Written task: Count how many of the lines below contain the string "this". Case counts, and the answer is only the number.

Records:

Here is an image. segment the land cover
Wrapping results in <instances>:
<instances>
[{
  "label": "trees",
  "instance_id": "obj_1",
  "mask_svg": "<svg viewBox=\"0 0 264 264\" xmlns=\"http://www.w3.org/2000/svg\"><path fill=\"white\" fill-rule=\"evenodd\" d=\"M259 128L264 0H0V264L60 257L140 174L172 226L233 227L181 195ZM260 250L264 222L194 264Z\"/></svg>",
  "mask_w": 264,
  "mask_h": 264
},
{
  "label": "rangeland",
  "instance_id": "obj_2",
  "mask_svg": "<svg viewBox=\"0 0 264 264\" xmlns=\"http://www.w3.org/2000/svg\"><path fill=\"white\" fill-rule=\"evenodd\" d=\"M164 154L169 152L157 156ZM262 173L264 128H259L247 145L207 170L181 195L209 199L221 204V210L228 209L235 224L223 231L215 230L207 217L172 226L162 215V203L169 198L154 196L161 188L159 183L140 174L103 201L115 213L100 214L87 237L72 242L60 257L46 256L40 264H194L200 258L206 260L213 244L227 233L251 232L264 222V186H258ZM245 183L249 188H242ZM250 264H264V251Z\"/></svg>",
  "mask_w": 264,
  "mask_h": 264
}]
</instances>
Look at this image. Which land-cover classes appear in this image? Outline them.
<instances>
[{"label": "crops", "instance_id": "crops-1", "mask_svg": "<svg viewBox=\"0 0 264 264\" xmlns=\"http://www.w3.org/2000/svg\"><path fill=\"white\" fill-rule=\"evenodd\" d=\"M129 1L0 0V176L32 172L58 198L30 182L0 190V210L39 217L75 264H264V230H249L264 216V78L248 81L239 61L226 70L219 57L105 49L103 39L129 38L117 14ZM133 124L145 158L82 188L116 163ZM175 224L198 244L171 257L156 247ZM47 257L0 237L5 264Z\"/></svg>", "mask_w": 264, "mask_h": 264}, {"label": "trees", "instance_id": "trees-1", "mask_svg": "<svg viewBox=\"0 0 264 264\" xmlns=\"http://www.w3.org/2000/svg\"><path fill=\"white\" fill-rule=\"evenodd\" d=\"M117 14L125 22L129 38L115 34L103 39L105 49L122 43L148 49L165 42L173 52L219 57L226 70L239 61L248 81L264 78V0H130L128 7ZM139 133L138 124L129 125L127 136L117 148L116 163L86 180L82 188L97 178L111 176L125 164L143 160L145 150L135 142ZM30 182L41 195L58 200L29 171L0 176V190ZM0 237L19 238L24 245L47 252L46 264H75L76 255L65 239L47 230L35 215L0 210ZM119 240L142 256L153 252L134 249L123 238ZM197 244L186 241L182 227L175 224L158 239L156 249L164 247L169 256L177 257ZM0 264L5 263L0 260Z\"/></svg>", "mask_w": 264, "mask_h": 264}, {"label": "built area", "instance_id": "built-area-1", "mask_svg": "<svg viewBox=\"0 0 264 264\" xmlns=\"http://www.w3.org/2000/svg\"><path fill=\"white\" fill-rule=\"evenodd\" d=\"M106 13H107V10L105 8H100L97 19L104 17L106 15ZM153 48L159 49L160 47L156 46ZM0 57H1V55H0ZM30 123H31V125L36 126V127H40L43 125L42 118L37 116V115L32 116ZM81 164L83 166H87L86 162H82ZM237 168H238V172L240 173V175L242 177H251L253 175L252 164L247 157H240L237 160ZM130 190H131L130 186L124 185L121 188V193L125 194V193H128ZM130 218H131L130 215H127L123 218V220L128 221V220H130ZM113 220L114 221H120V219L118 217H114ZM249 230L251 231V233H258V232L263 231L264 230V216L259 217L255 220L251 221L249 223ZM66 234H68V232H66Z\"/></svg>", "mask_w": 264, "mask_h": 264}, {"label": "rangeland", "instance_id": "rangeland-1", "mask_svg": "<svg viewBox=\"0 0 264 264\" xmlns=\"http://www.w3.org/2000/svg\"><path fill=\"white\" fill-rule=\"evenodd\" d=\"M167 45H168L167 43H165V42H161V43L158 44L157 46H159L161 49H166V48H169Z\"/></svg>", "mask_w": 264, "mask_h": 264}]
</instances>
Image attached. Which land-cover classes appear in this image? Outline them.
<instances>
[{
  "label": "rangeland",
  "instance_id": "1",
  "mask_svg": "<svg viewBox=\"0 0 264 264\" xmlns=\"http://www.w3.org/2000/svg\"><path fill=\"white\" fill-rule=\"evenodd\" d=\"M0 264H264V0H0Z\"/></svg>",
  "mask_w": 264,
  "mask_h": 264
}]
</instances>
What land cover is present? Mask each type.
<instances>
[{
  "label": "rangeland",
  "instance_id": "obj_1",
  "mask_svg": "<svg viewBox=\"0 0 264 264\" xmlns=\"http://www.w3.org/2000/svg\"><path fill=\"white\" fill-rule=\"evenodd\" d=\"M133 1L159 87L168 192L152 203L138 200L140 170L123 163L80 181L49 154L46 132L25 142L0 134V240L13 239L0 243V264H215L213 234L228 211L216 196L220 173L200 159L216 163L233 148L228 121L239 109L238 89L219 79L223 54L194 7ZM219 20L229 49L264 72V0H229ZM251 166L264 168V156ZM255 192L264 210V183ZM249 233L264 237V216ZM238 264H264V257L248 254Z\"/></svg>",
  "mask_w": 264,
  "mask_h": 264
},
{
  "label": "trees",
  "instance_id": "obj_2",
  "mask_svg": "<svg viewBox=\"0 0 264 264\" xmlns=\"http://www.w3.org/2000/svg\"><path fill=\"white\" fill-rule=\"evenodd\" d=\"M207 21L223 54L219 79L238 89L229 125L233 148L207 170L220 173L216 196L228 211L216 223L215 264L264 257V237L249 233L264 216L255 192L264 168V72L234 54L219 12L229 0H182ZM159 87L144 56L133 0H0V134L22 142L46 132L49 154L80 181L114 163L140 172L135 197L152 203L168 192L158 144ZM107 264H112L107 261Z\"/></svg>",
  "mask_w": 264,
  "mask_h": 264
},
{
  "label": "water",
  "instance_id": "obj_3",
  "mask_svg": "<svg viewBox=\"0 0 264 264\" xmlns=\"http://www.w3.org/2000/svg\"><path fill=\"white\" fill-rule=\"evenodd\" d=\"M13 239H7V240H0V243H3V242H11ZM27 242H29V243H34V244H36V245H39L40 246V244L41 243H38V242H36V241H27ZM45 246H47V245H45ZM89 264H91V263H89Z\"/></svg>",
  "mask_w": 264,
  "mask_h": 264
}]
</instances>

Exercise output: 2